The cave is accessible exclusively through guided tours, which are conducted daily throughout the year. Special tours and concerts are also available. It can be reached from a large parking lot on the main road 88 Friedrichroda-Bad Tabarz. From there, a 150-meter footpath leads to the cave in about five minutes. People with walking impairments can take a motor vehicle to the cave. The Thuringian Forest Railway also passes near the cave, and it can be reached from the streetcar stop of the same name.

The guided tours follow well-maintained paths and stairways that lead into various sections of the cave. The cave maintains a constant temperature of about eight to ten degrees Celsius and has humidity levels exceeding 80 percent. A typical guided tour lasts approximately 45 minutes and covers a path of about 300 meters, which includes about 100 steps. The upper level of the cave is accessible to wheelchair users, offering a view of the crystal grotto. Additionally, there are specialized tours with extended services, as well as tours conducted in English and French. Several times a year, concerts are held in the Marienglashöhle, and the cave is beautifully illuminated with several hundred candles during these events.

=== Visitor numbers ===
Since its reopening in November 1968, the Marienglashöhle experienced varying visitor numbers. In its first year, 1969, after reopening, it attracted 216,773 visitors. The 1970s saw the highest annual visitor numbers, consistently exceeding 200,000. The peak was in 1978 when 237,750 visitors explored the cave, a figure matched by only a few show caves in Germany. During the 1980s, visitor numbers ranged from 175,847 in 1982 to 221,460 in 1988. Following German reunification, visitor numbers dipped below 100,000 for the first time in 1991, with 92,132 visitors. Although there was a temporary peak in 1995 with 146,918 visitors, numbers gradually declined below the 100,000 mark from 2003 onward. In 2011, the cave welcomed 68,416 visitors, marking an all-time low since its reopening. As of the end of 2011, a total of 6.59 million people had visited the cave since its reopening.
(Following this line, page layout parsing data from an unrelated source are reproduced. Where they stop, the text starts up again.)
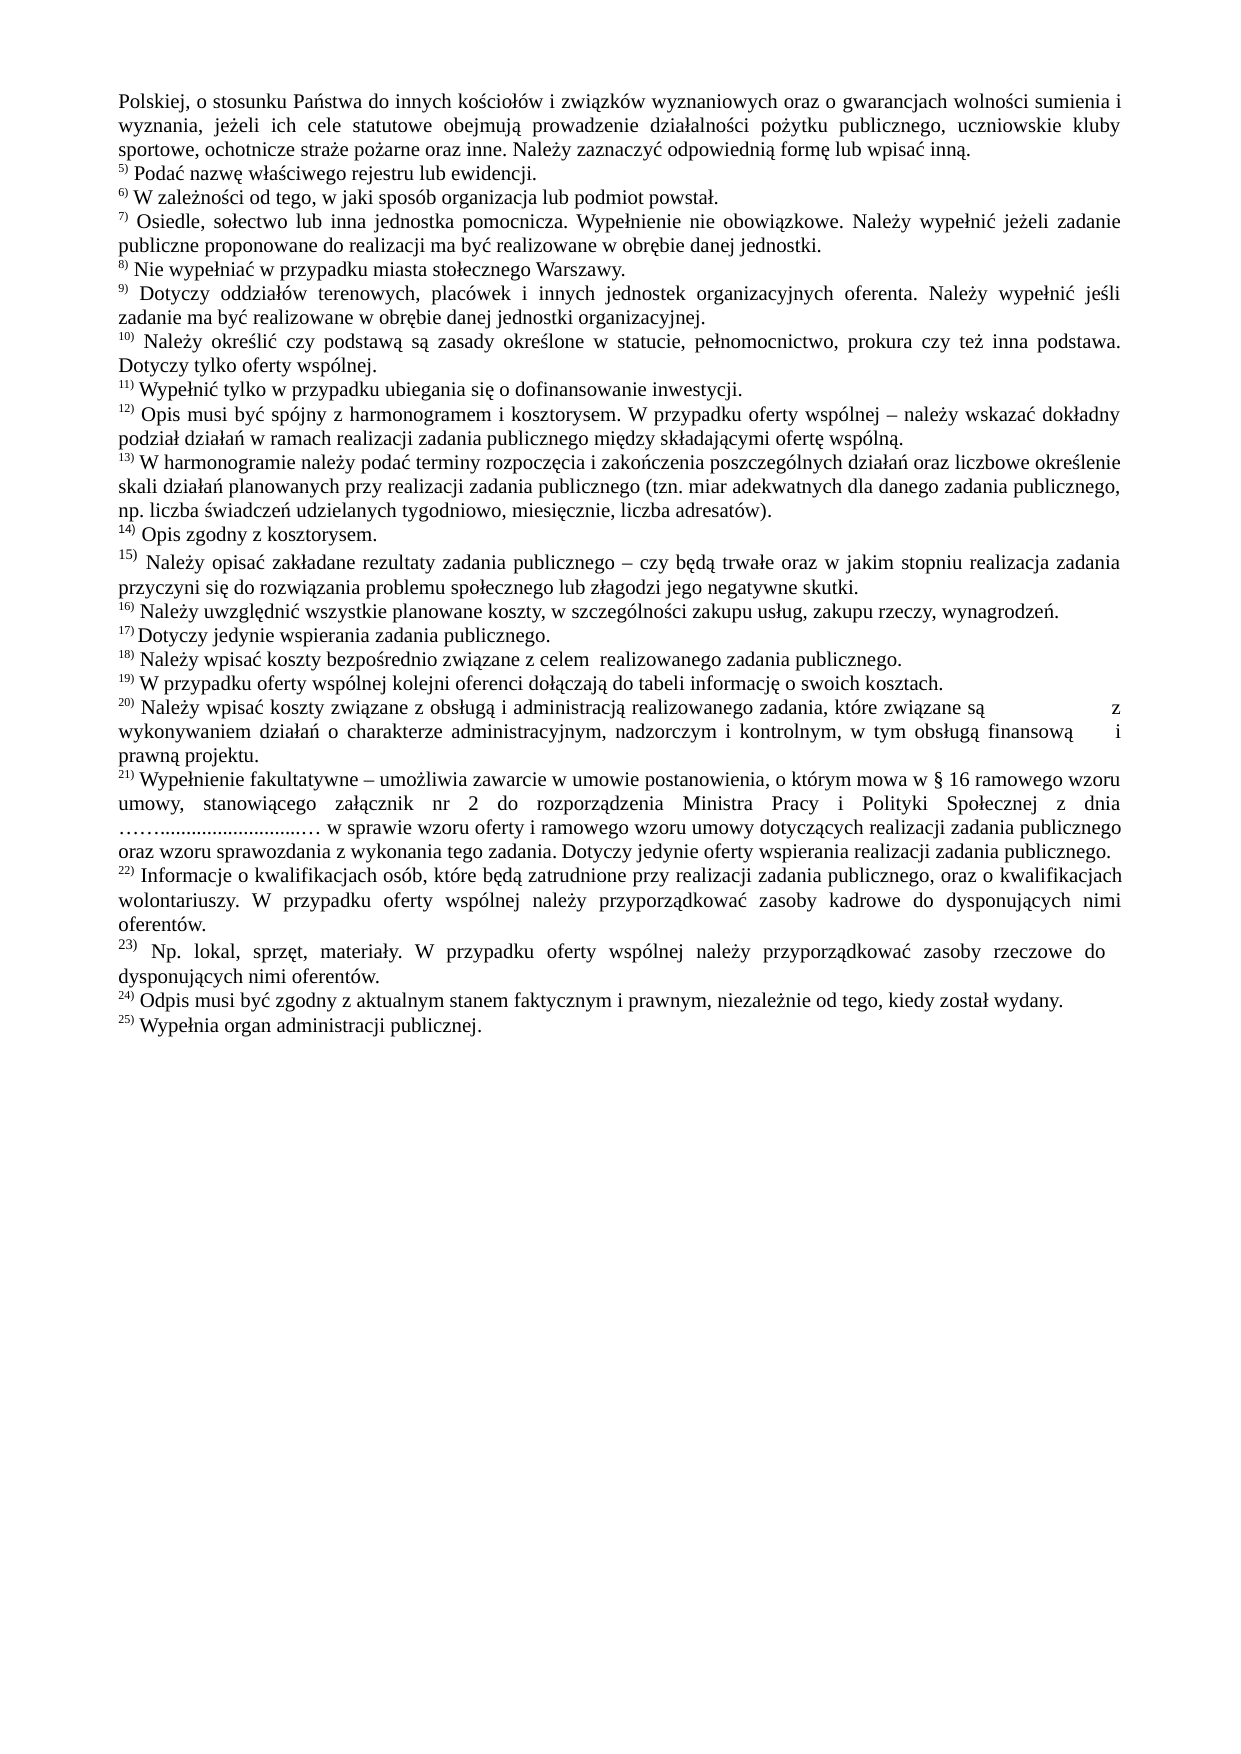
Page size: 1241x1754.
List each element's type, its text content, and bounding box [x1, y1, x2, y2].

text 24) Odpis musi być zgodny z aktualnym stanem faktycznym i prawnym, niezależnie od tego, kiedy został wydany. [118, 988, 1122, 1012]
text 7) Osiedle, sołectwo lub inna jednostka pomocnicza. Wypełnienie nie obowiązkowe. Należy wypełnić jeżeli zadanie publiczne proponowane do realizacji ma być realizowane w obrębie danej jednostki. [118, 209, 1122, 257]
text 11) Wypełnić tylko w przypadku ubiegania się o dofinansowanie inwestycji. [118, 377, 1122, 401]
text 5) Podać nazwę właściwego rejestru lub ewidencji. [118, 161, 1122, 185]
text 9) Dotyczy oddziałów terenowych, placówek i innych jednostek organizacyjnych oferenta. Należy wypełnić jeśli zadanie ma być realizowane w obrębie danej jednostki organizacyjnej. [118, 281, 1122, 329]
text 15) Należy opisać zakładane rezultaty zadania publicznego – czy będą trwałe oraz w jakim stopniu realizacja zadania przyczyni się do rozwiązania problemu społecznego lub złagodzi jego negatywne skutki. [118, 546, 1122, 599]
text 22) Informacje o kwalifikacjach osób, które będą zatrudnione przy realizacji zadania publicznego, oraz o kwalifikacjach wolontariuszy. W przypadku oferty wspólnej należy przyporządkować zasoby kadrowe do dysponujących nimi oferentów. [118, 863, 1122, 936]
text 18) Należy wpisać koszty bezpośrednio związane z celem realizowanego zadania publicznego. [118, 647, 1122, 671]
text 19) W przypadku oferty wspólnej kolejni oferenci dołączają do tabeli informację o swoich kobiorca/Zleceniobiorcy* ferenta, jak i zekazania kkkosztach. [118, 671, 1122, 695]
text 13) W harmonogramie należy podać terminy rozpoczęcia i zakończenia poszczególnych działań oraz liczbowe określenie skali działań planowanych przy realizacji zadania publicznego (tzn. miar adekwatnych dla danego zadania publicznego, np. liczba świadczeń udzielanych tygodniowo, miesięcznie, liczba adresatów). [118, 449, 1122, 522]
text 25) Wypełnia organ administracji publicznej. [118, 1012, 1122, 1037]
text 17) Dotyczy jedynie wspierania zadania publicznego. [118, 623, 1122, 647]
text 14) Opis zgodny z kosztorysem. [118, 522, 1122, 546]
text 20) Należy wpisać koszty związane z obsługą i administracją realizowanego zadania, które związane są z wykonywaniem działań o charakterze administracyjnym, nadzorczym i kontrolnym, w tym obsługą finansową i prawną projektu. [118, 695, 1122, 767]
text 10) Należy określić czy podstawą są zasady określone w statucie, pełnomocnictwo, prokura czy też inna podstawa. Dotyczy tylko oferty wspólnej. [118, 329, 1122, 377]
text 21) Wypełnienie fakultatywne – umożliwia zawarcie w umowie postanowienia, o którym mowa w § 16 ramowego wzoru umowy, stanowiącego załącznik nr 2 do rozporządzenia Ministra Pracy i Polityki Społecznej z dnia ……...........................… w sprawie wzoru oferty i ramowego wzoru umowy dotyczących realizacji zadania publicznego oraz wzoru sprawozdania z wykonania tego zadania. Dotyczy jedynie oferty wspierania realizacji zadania publicznego. [118, 767, 1122, 863]
text 23) Np. lokal, sprzęt, materiały. W przypadku oferty wspólnej należy przyporządkować zasoby rzeczowe do dysponujących nimi oferentów. [118, 936, 1107, 988]
text 12) Opis musi być spójny z harmonogramem i kosztorysem. W przypadku oferty wspólnej – należy wskazać dokładny podział działań w ramach realizacji zadania publicznego między składającymi ofertę wspólną. [118, 401, 1122, 449]
text 16) Należy uwzględnić wszystkie planowane koszty, w szczególności zakupu usług, zakupu rzeczy, wynagrodzeń. [118, 599, 1122, 623]
text 6) W zależności od tego, w jaki sposób organizacja lub podmiot powstał. [118, 185, 1122, 209]
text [118, 89, 1122, 161]
text 8) Nie wypełniać w przypadku miasta stołecznego Warszawy. [118, 257, 1122, 281]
From 2006 to 2010, the Marienglashöhle welcomed an average of 72,006 visitors annually, which positions it in the upper range of German show caves. However, in terms of annual visitors, it is surpassed by five of the approximately 50 show caves in Germany. These caves are the Atta Cave, which sees about 150,000 to 200,000 visitors, the Devil's Cave near Pottenstein with an average of 156,100 visitors from 2006 to 2010, the Hermann Cave with 93,100 visitors, the Charles, and Bear Cave with 90,700 visitors, and the Baumann Cave with 80,600 visitors each year.

=== Events ===
Between September and December, exclusive “Underground” concerts take place in the cave, from rock & pop to gospel and Irish folk.

=== Get married in the Marienglashöhle ===
The registry office of the city of Friedrichroda offers weddings in the cave.